Trêve de plaisanterie. Quand on est sait qu’en politique et plus largement dans l’espace public « tout est manufacture, […ie] que la perception est ce qui fabrique la réalité », on ne peut s’empêcher de réfléchir sur les « sous-entendus », le « non voir » de ce qui se donné à voir. Il n’y a rien d’anodin dans la diffusion de ce reportage. La célébration des sacrements reçus était le prétexte pour transmettre un message.
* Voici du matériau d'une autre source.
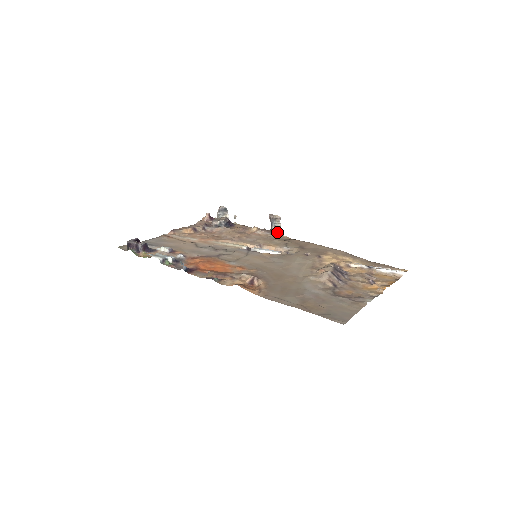
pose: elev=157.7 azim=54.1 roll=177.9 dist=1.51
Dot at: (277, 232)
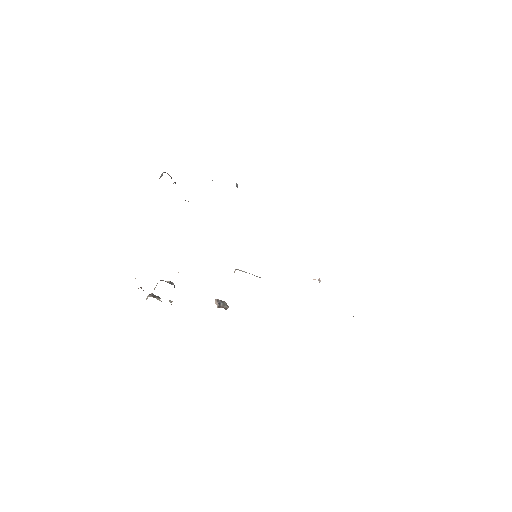
Dot at: (226, 309)
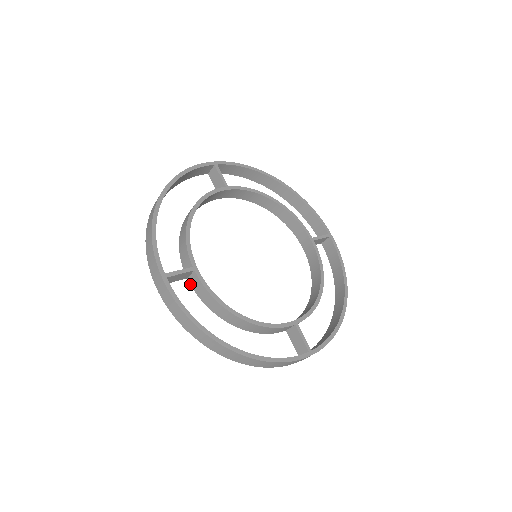
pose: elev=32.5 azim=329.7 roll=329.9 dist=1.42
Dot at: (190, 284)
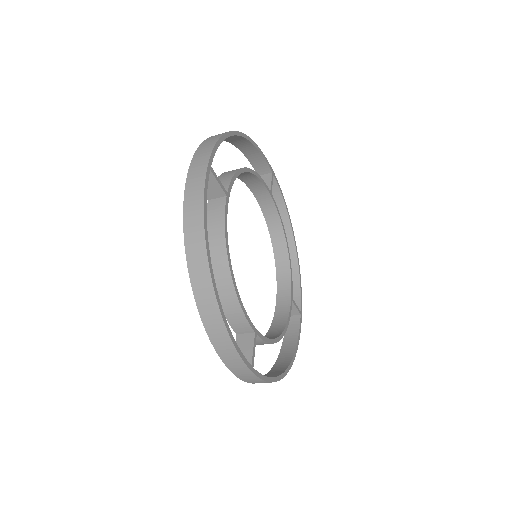
Dot at: occluded
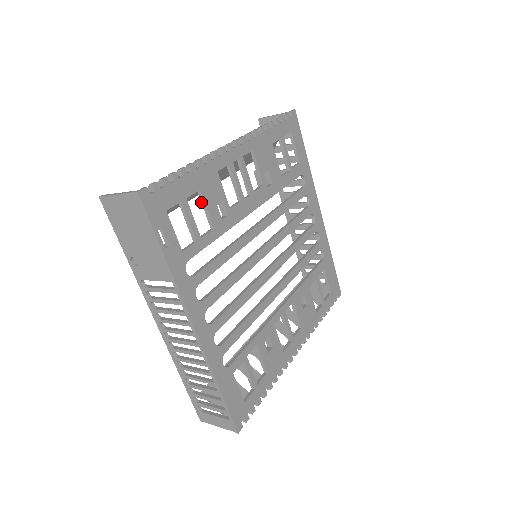
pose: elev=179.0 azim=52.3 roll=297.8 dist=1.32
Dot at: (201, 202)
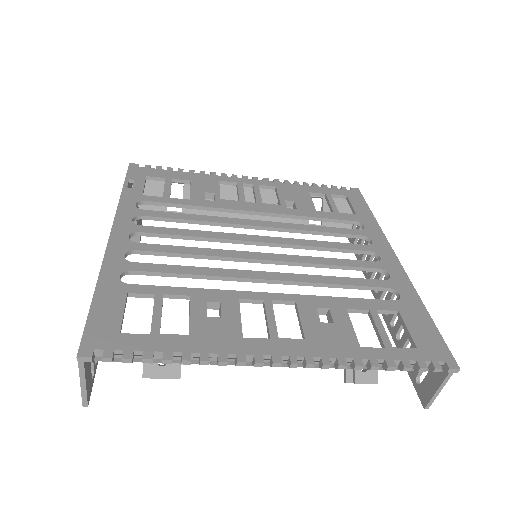
Dot at: occluded
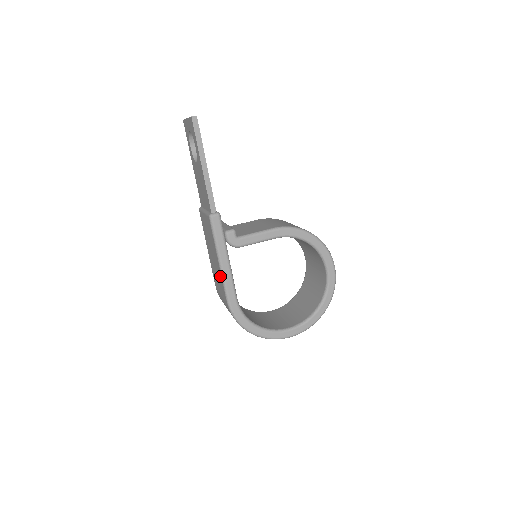
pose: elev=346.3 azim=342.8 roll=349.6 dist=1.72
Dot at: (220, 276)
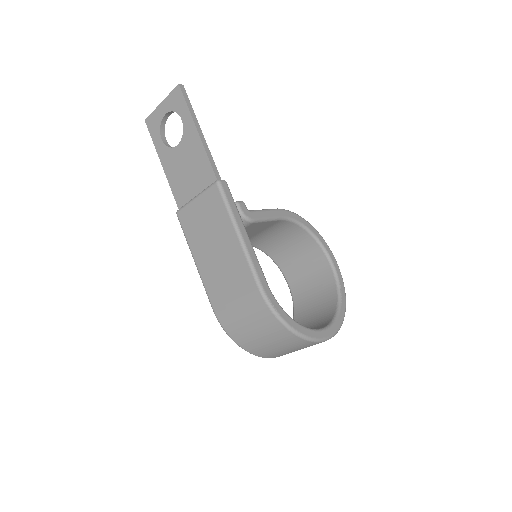
Dot at: (240, 258)
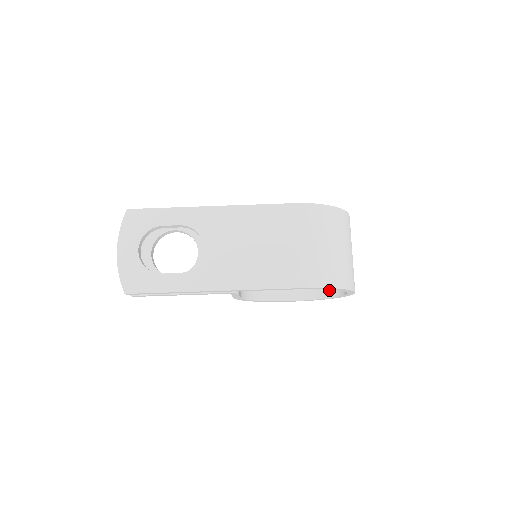
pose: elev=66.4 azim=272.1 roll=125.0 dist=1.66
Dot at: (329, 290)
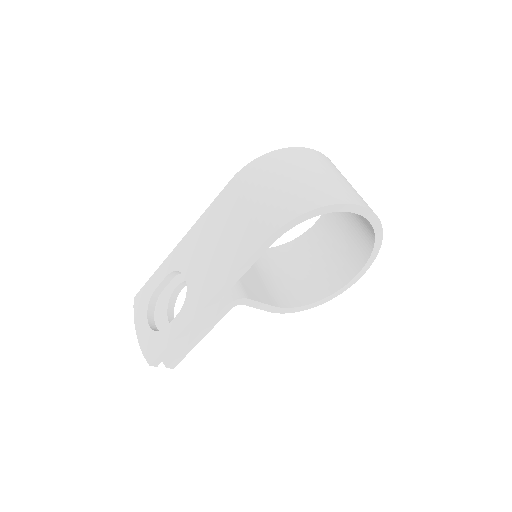
Dot at: (369, 235)
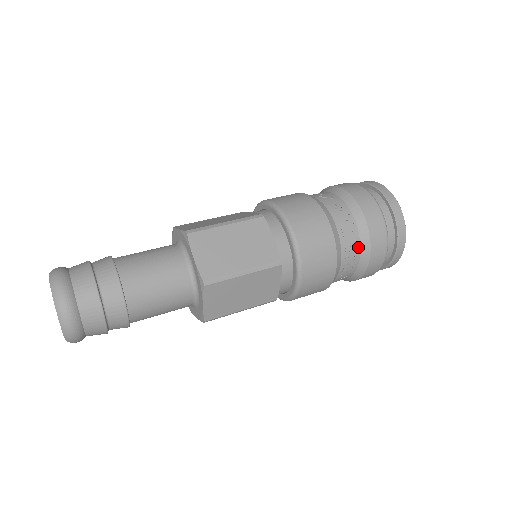
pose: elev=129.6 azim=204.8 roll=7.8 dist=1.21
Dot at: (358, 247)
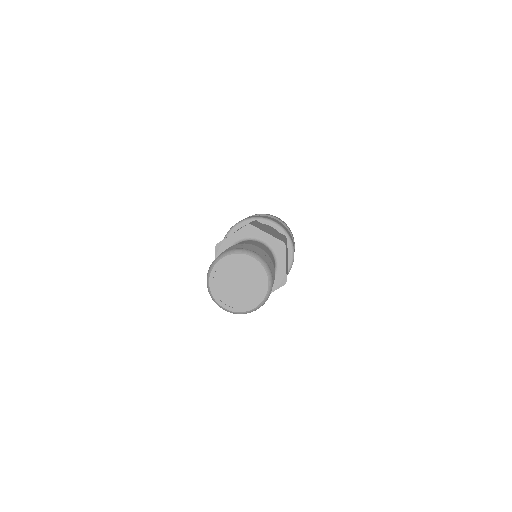
Dot at: occluded
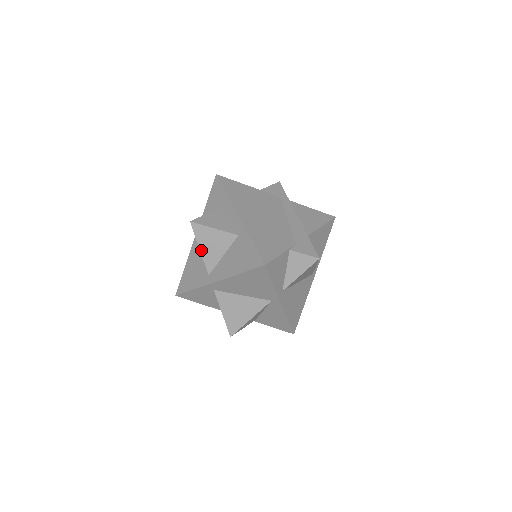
Que dit ce massage ? Plusieurs choses de mon point de vue.
Mais avant d’aller plus loin, on peut comprendre pourquoi Parfait Ayissi nargue, fanfaronne et s’endort paisiblement en dépit de lourdes accusations (abus sexuels sur mineur) qui pèsent sur lui.
Quand tu regardes, ces images, tu comprends pourquoi les sanctions du Conseil national de la communication concernant Vision 4 sont nulles et sans effet. En l’état actuel des choses, elles ne peuvent prospérer.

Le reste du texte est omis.